Stenosis of the thoracic aorta in Williams syndrome

Williams syndrome (WS) is a multisystem congenital disorder affecting 1/8000 live births. Our objective was to review our experience with stenosis of the thoracic aorta (STA) in these patients. A retrospective review was undertaken of consecutive WS patients at The Children's Hospital of Philadelphia from January 1, 1980, through December 31, 2007. WS was diagnosed by an experienced medical geneticist and/or by fluorescence in situ hybridization. Stenosis was diagnosed with either echocardiography or cardiac catheterization. Freedom from intervention was determined using Kaplan-Meier analysis. From a total cohort of 270 patients, 37 (14%) patients with STA were identified and comprised the study group. Age at presentation was 2.1 ± 4.0 years, and follow-up was 11.8 ± 12.6 years (range 0-51).

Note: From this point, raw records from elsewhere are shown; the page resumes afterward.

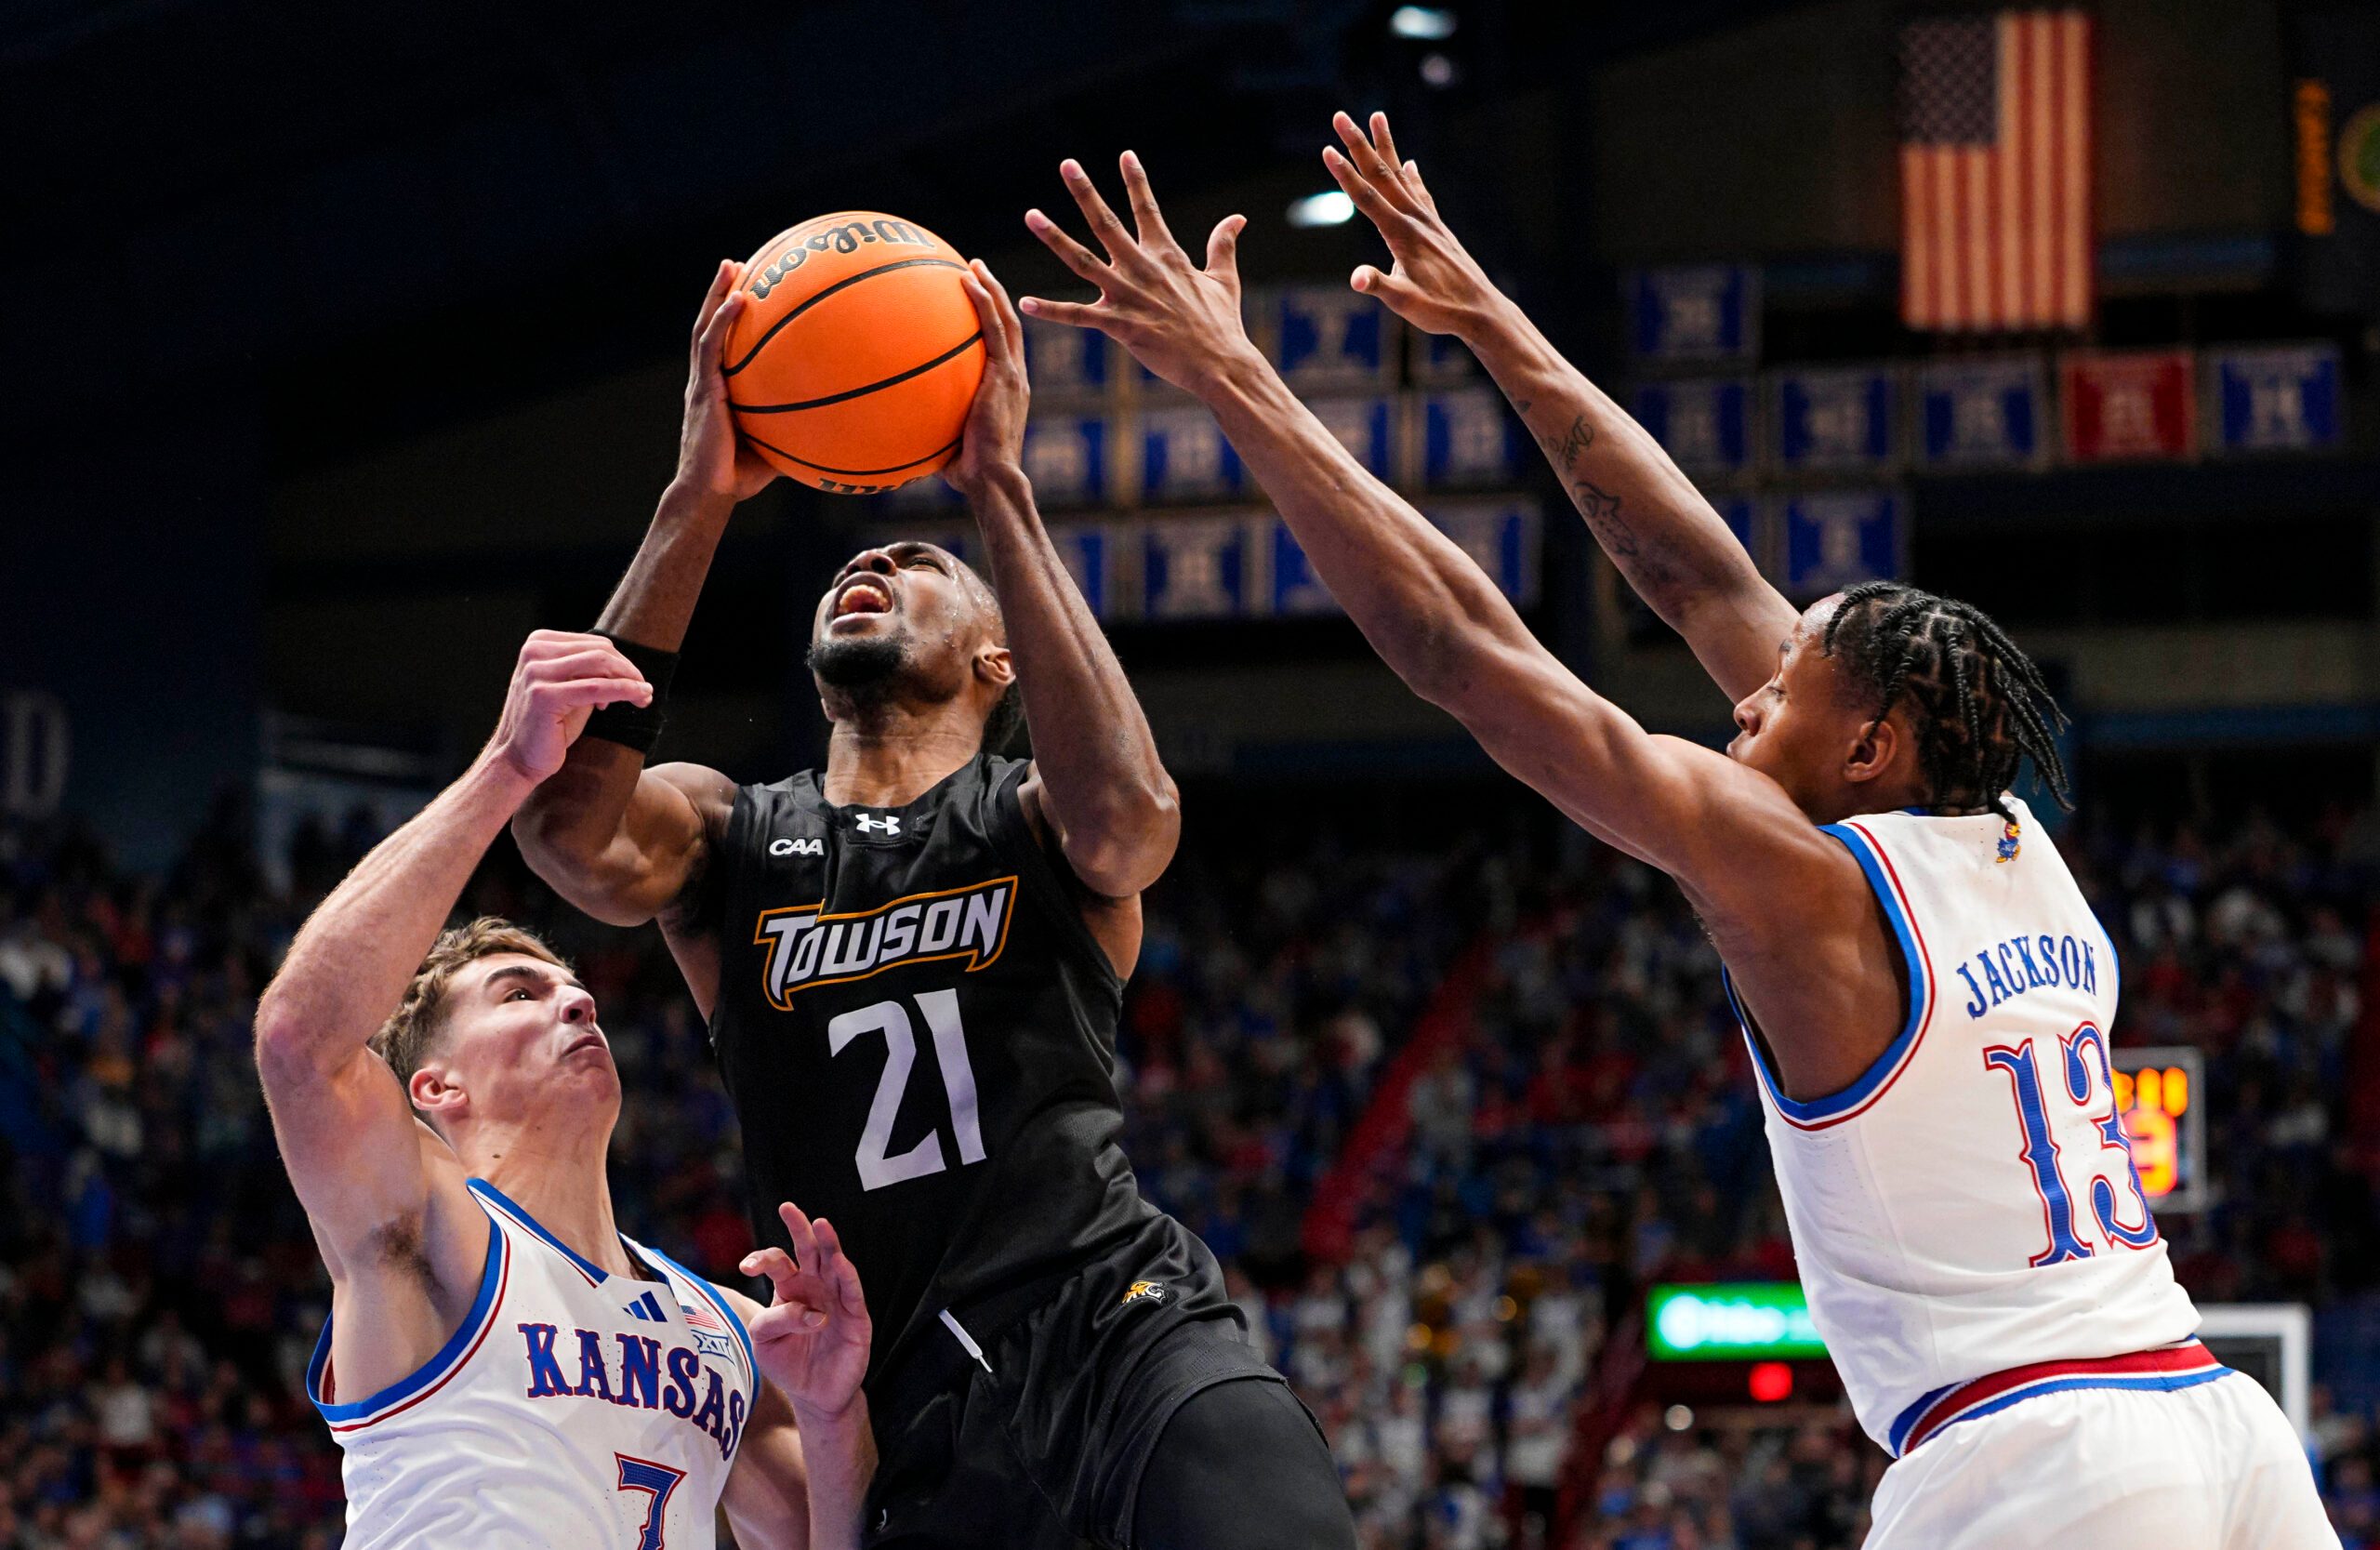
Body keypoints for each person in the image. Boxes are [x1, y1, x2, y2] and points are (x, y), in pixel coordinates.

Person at [1012, 120, 2336, 1549]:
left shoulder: (1812, 880)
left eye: (1782, 692)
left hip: (2040, 1452)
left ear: (1870, 745)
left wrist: (1234, 376)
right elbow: (1700, 573)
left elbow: (1464, 650)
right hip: (2219, 1422)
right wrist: (1492, 315)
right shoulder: (2000, 822)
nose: (1745, 695)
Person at [510, 258, 1355, 1550]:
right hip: (913, 1403)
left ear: (994, 658)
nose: (880, 556)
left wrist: (1000, 492)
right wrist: (696, 498)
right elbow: (566, 833)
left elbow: (1132, 819)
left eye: (920, 560)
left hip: (1125, 1332)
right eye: (866, 553)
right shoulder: (734, 830)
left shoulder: (1031, 815)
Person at [254, 630, 877, 1550]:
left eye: (572, 985)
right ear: (435, 1084)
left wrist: (832, 1414)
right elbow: (299, 1041)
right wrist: (507, 768)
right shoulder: (426, 1220)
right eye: (520, 991)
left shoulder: (728, 1325)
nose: (577, 997)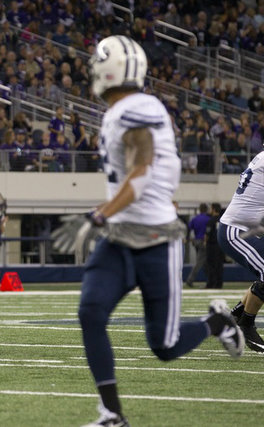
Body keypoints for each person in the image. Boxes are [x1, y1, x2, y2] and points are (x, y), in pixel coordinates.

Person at [79, 36, 243, 427]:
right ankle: (112, 414)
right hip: (120, 237)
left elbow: (140, 172)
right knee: (90, 312)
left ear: (109, 69)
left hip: (154, 240)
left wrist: (99, 214)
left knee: (164, 347)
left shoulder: (139, 107)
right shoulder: (120, 110)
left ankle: (216, 323)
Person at [218, 125, 264, 352]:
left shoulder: (263, 158)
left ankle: (236, 316)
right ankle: (245, 324)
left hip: (247, 229)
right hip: (235, 231)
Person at [184, 203, 211, 287]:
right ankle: (189, 280)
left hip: (196, 241)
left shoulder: (195, 219)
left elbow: (188, 228)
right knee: (199, 262)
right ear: (206, 210)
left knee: (204, 262)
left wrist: (188, 238)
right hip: (204, 242)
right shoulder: (208, 219)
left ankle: (210, 280)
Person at [204, 203, 224, 289]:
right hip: (221, 245)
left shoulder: (211, 220)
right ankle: (219, 283)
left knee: (211, 265)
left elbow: (207, 234)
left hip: (212, 246)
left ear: (214, 209)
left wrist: (205, 242)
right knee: (219, 265)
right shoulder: (222, 220)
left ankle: (211, 283)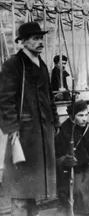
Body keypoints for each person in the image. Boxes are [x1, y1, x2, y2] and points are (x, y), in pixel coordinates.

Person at [0, 22, 60, 216]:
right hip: (23, 135)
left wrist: (55, 121)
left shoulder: (41, 64)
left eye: (41, 38)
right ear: (23, 42)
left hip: (41, 135)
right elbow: (5, 99)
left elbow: (49, 97)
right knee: (20, 189)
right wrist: (12, 130)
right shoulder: (13, 65)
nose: (40, 42)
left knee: (34, 187)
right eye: (35, 39)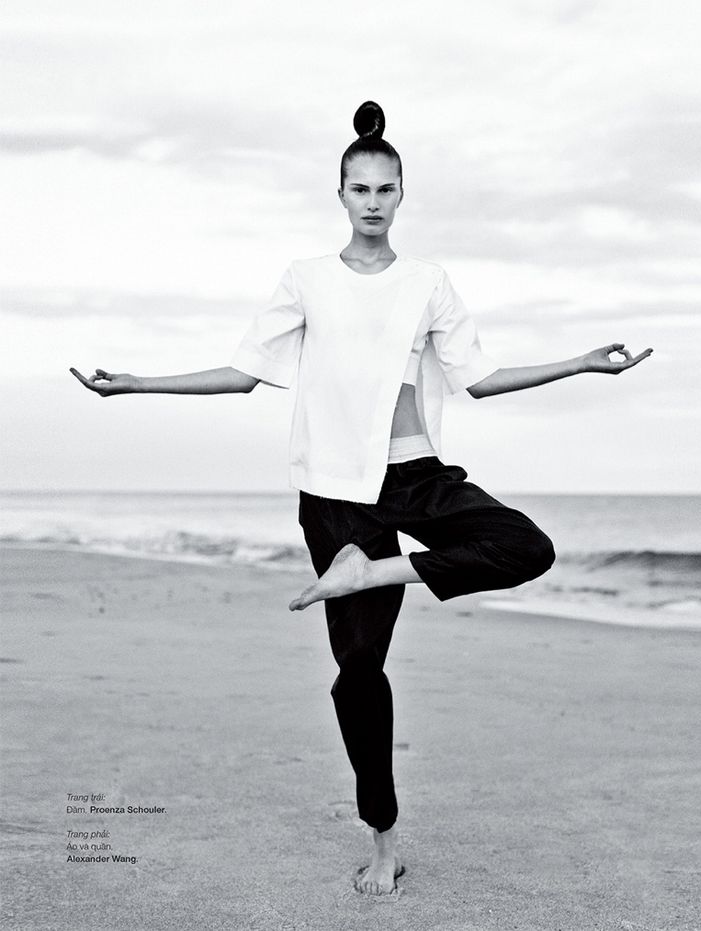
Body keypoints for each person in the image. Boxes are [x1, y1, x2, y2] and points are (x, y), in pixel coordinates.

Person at [71, 100, 653, 897]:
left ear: (401, 194)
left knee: (528, 546)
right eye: (359, 188)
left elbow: (479, 378)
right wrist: (137, 382)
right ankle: (383, 841)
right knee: (357, 676)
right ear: (339, 194)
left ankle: (376, 573)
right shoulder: (304, 279)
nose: (372, 201)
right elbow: (243, 371)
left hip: (417, 478)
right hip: (339, 501)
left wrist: (581, 362)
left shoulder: (428, 282)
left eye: (385, 189)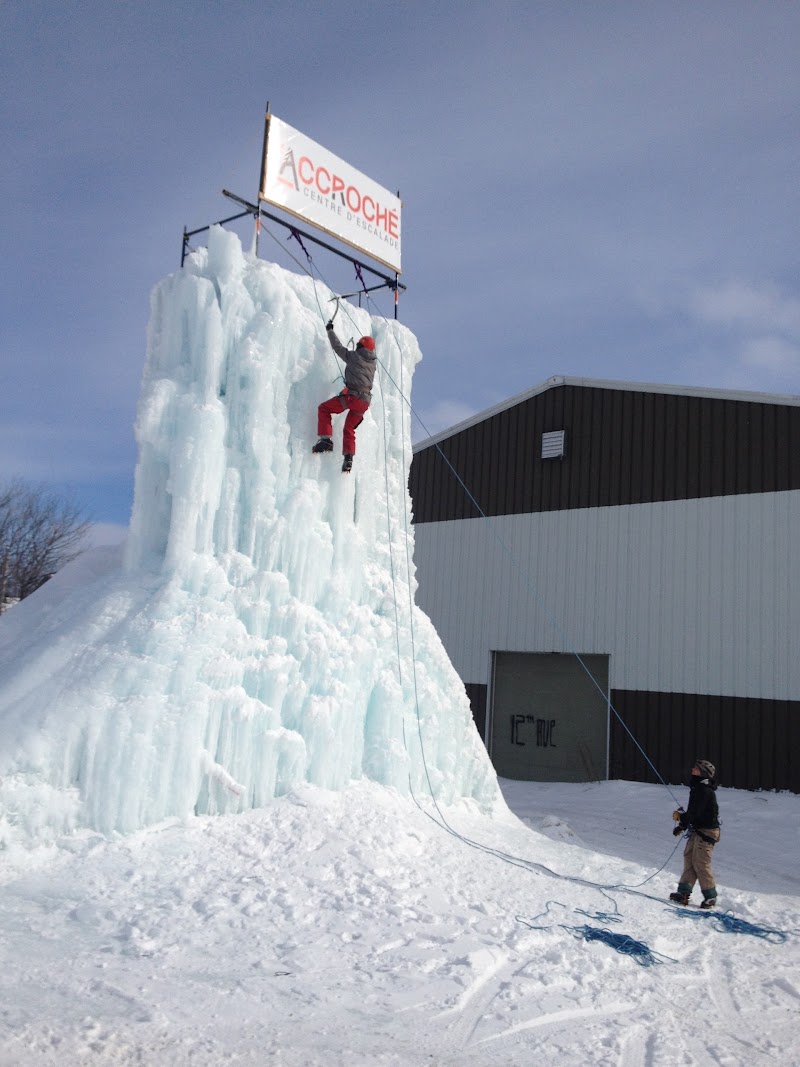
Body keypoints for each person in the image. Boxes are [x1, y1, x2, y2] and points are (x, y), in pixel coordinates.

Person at [312, 322, 377, 473]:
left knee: (324, 408)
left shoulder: (354, 356)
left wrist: (330, 331)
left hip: (353, 397)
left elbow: (337, 347)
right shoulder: (373, 364)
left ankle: (326, 440)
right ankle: (348, 458)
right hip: (364, 402)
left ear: (360, 346)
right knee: (349, 429)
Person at [670, 759, 720, 909]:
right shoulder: (697, 788)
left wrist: (681, 818)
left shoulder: (704, 790)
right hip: (698, 831)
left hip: (707, 832)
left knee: (701, 863)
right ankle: (684, 893)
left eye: (696, 768)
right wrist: (682, 826)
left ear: (703, 772)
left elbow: (695, 813)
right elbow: (693, 813)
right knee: (689, 858)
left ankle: (710, 897)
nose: (692, 769)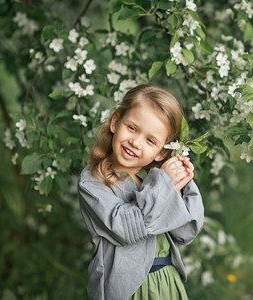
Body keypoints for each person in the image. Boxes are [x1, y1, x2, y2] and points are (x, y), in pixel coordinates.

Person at [78, 84, 204, 300]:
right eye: (132, 128)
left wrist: (180, 186)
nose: (135, 142)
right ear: (116, 122)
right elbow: (126, 229)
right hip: (128, 289)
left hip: (166, 282)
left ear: (161, 152)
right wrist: (164, 186)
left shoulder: (152, 178)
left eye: (151, 140)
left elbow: (186, 232)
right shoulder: (94, 180)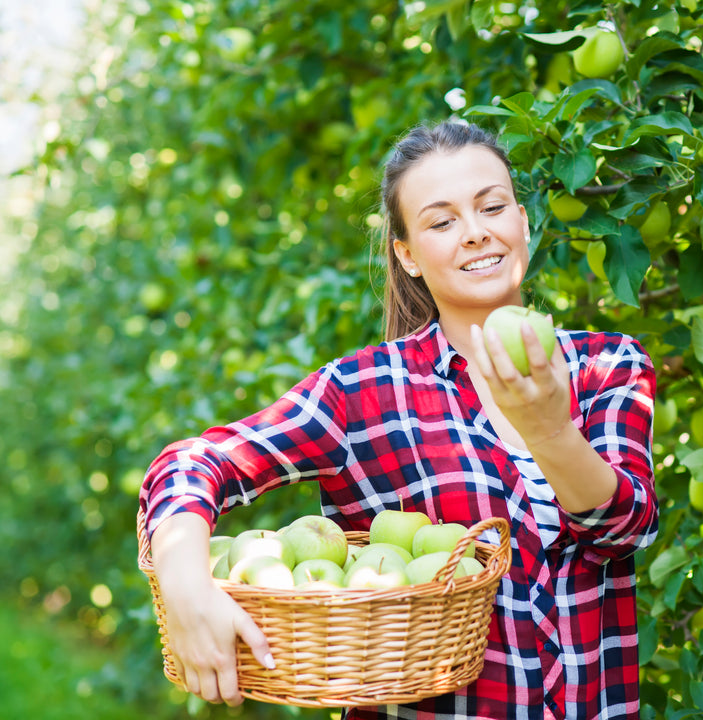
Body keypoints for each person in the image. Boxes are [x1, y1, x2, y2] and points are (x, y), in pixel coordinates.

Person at [139, 120, 658, 720]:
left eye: (491, 207)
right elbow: (194, 462)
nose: (475, 233)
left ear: (522, 221)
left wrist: (548, 429)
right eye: (441, 222)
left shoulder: (605, 365)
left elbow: (625, 529)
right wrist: (183, 583)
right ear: (407, 255)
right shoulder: (364, 392)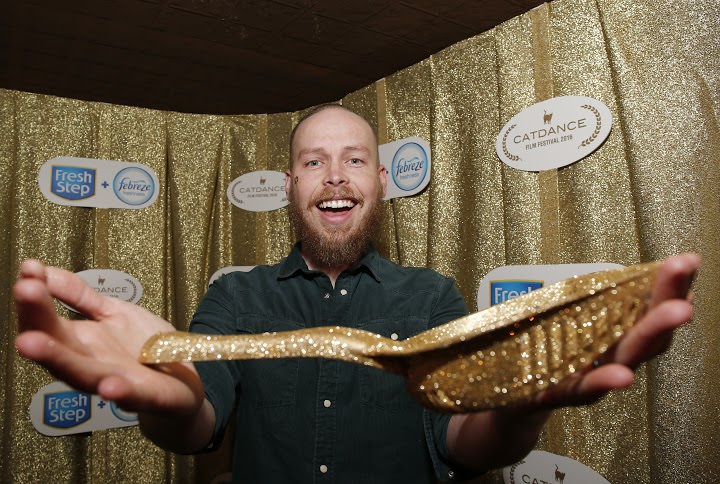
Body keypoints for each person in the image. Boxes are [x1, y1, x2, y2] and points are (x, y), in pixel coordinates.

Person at [14, 104, 700, 483]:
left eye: (354, 160)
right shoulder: (235, 301)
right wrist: (169, 401)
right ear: (290, 185)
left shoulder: (433, 298)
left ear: (379, 182)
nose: (334, 177)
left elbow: (460, 442)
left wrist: (519, 413)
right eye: (314, 161)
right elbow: (196, 420)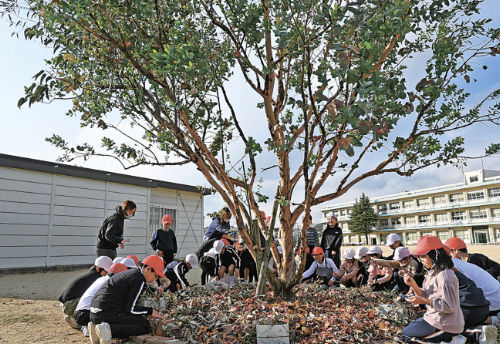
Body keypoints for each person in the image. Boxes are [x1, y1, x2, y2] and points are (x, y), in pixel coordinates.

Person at [401, 235, 464, 343]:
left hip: (446, 323)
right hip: (433, 318)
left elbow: (449, 306)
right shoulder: (432, 272)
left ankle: (451, 340)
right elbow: (427, 294)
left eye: (424, 256)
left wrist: (422, 301)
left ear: (436, 254)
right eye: (419, 257)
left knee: (406, 336)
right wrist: (413, 285)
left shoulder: (445, 276)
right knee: (406, 332)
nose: (421, 260)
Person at [89, 255, 164, 344]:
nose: (154, 279)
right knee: (144, 325)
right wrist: (150, 311)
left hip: (95, 313)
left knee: (136, 318)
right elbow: (131, 309)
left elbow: (126, 305)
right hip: (105, 313)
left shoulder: (132, 273)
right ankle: (108, 330)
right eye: (155, 276)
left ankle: (96, 328)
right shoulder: (139, 279)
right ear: (147, 269)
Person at [59, 256, 112, 329]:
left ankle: (72, 317)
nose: (107, 274)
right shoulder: (97, 278)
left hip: (66, 303)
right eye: (106, 271)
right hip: (69, 305)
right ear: (98, 269)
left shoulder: (90, 275)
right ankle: (76, 320)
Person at [73, 263, 128, 328]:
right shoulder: (110, 283)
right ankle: (93, 325)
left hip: (79, 313)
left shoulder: (101, 279)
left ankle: (88, 326)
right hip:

Long-segment STA was more common (89%) than discrete STA. Severity of STA was mild in 18, moderate in 10, and severe in 9 patients. Branch pulmonary artery stenosis was seen in 62% (23 of 37) of STA patients, and supravalvar aortic stenosis was seen in 54% (20 of 37) STA patients. Nine (24%) patients underwent intervention for STA: 8 cases were severe, and 1 case was moderate. Restenosis resulting in reintervention occurred in 5 of 9 (56%) patients, with 4 of 5 (80%) patients undergoing multiple reinterventions. Freedom from intervention was 89, 82, and 73% at 1, 5, and 20 years, respectively. One patient died. STA is common in WS and is generally the long-segment type. In patients with STA, interventions are common and usually occur by 5 years of age. Reintervention for STA occurs frequently.